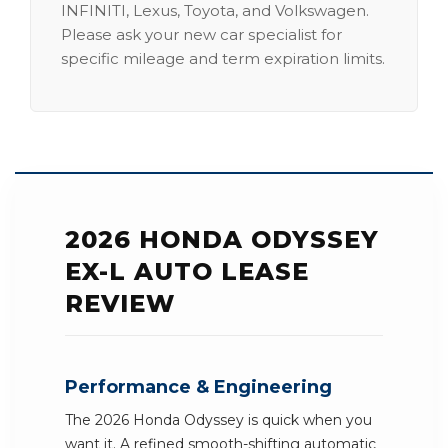
INFINITI, Lexus, Toyota, and Volkswagen.
Please ask your new car specialist for
specific mileage and term expiration limits.
2026 HONDA ODYSSEY
EX-L AUTO LEASE
REVIEW
Performance & Engineering
The 2026 Honda Odyssey is quick when you
want it. A refined smooth-shifting automatic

**********

Exercise instructions
Should there be pictures in the data, leave them out and return the rest exactly.

Solved problem
INFINITI, Lexus, Toyota, and Volkswagen.
Please ask your new car specialist for
specific mileage and term expiration limits.
2026 HONDA ODYSSEY
EX-L AUTO LEASE
REVIEW
Performance & Engineering
The 2026 Honda Odyssey is quick when you
want it. A refined smooth-shifting automatic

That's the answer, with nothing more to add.